WORK TO BE COMPLETED - From the line that contains "Figure 2: UV" through the last line of the data, copy everything exactly and nothing else, omitting the pictures.

DATA EXCERPT -
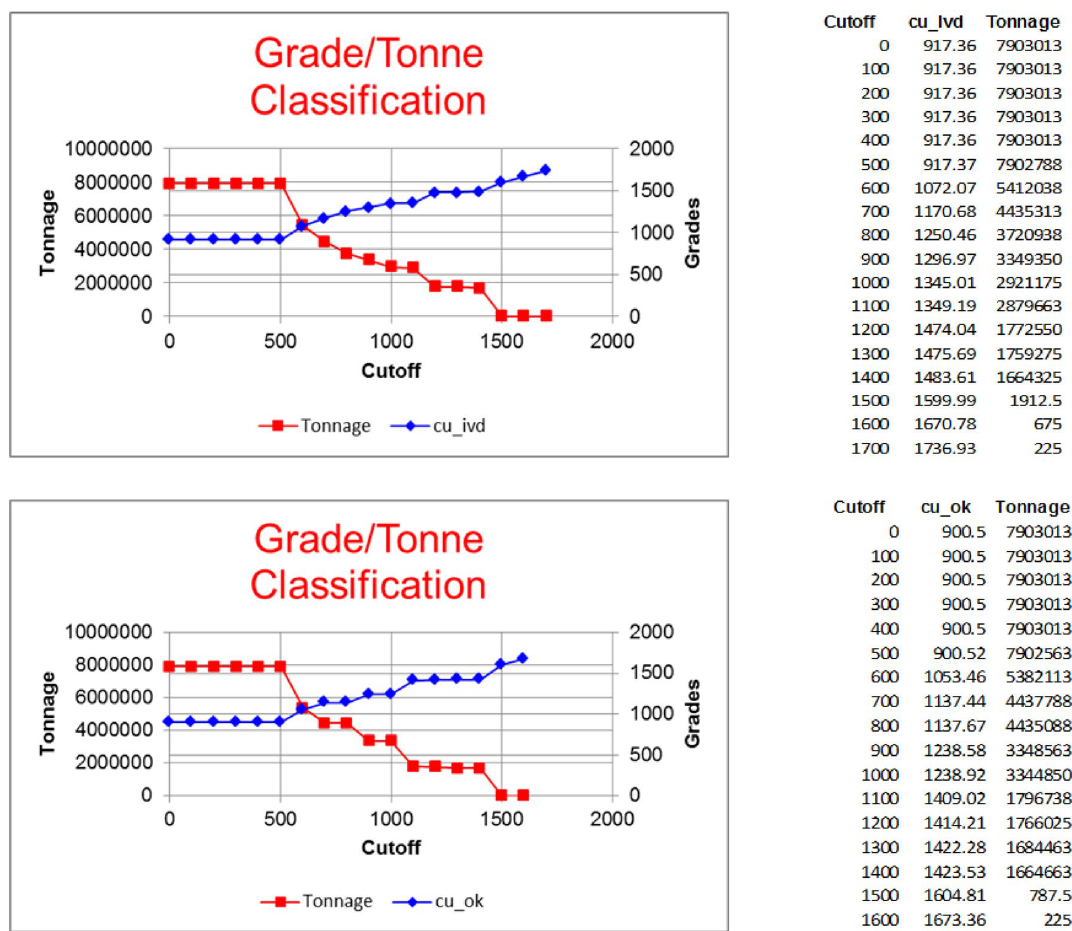
Fig. 5 Musina mine tailings dump grade/tonne report for Cu comparing OK (cu_ok) and IVD (cu_ivd)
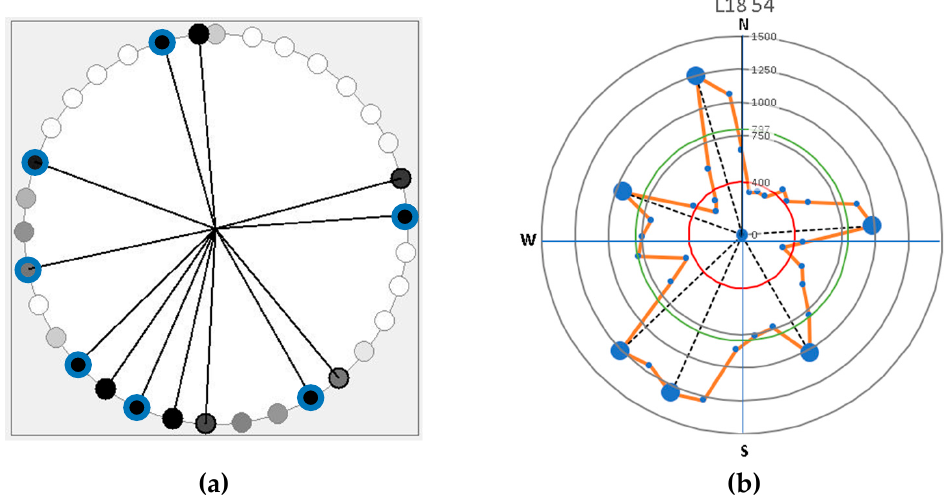
Figure 2. The example of representative graphical visualization of root distribution based on ( a ) Root Detector Evaluation Software (Fakopp Enterprise Bt, Hungary) in which dark circles points out a higher sonic velocity values of main root; and ( b ) sonic velocity and distribution data processing using Microsoft Excel (red line circle is root sonic velocity threshold, green line circle denotes the mean of root sonic velocity value, and the bigger peak dots indicate the main lateral root).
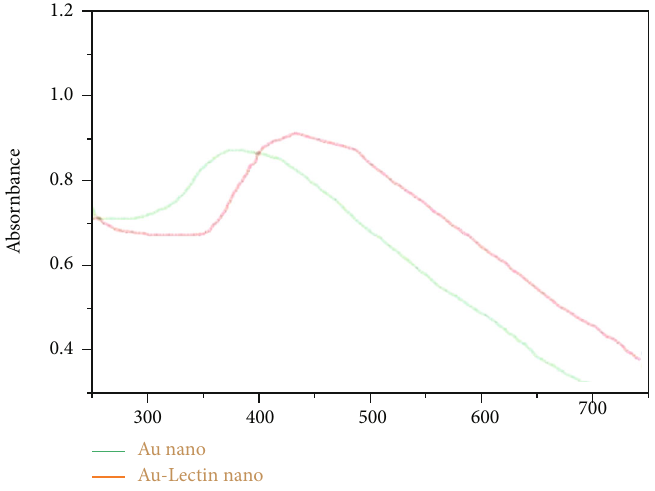
Figure 2: UV spectroscopy of nanoparticle showing the observance of particle.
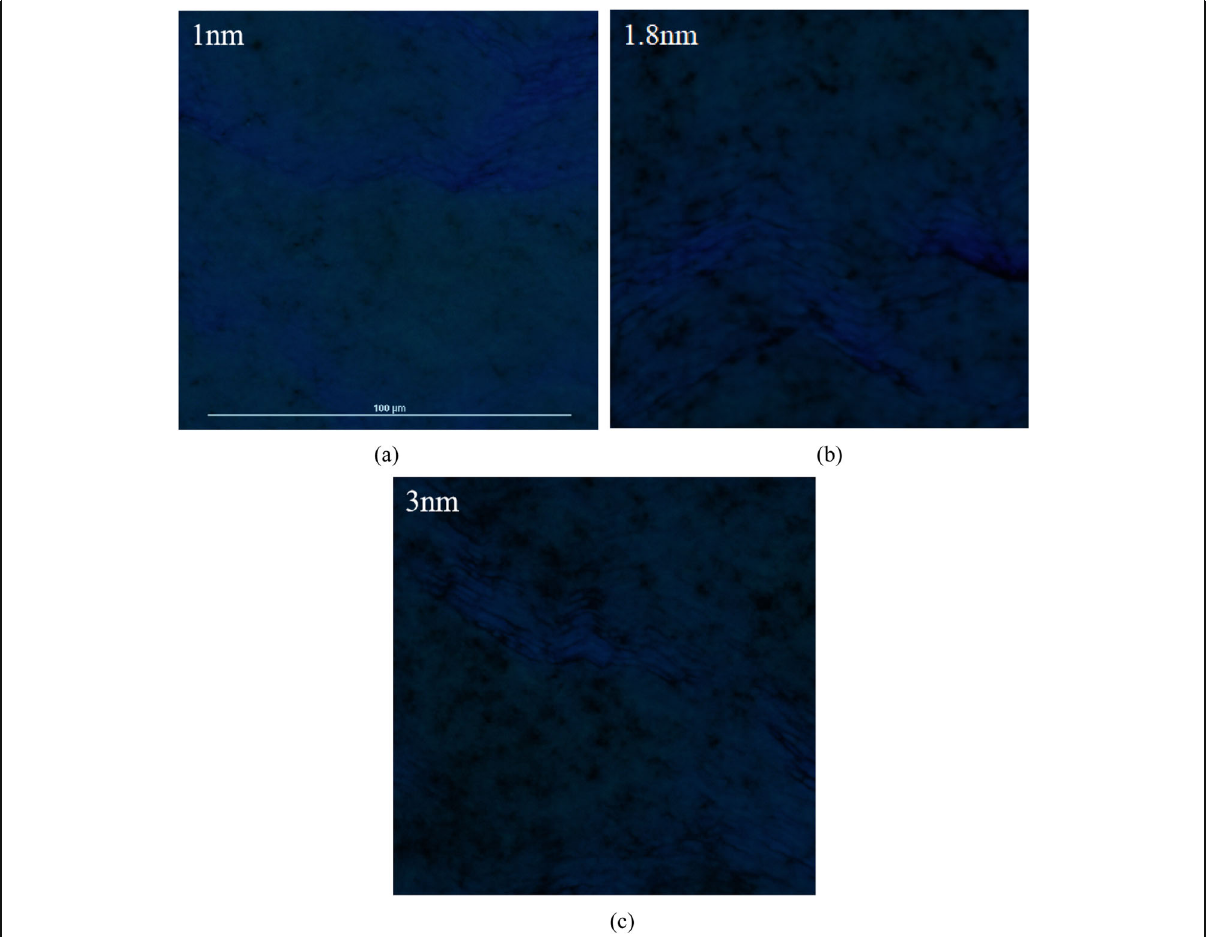
Fig. 7 Micro-PL images of samples A, B, and C with various LT-GaN cap layer thickness ( a ) 1 nm, ( b ) 1.8 nm, and ( c ) 3.0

RESULT OF THE TASK -
Figure 2: UV spectroscopy of nanoparticle showing the observance of particle.
Fig. 7 Micro-PL images of samples A, B, and C with various LT-GaN cap layer thickness ( a ) 1 nm, ( b ) 1.8 nm, and ( c ) 3.0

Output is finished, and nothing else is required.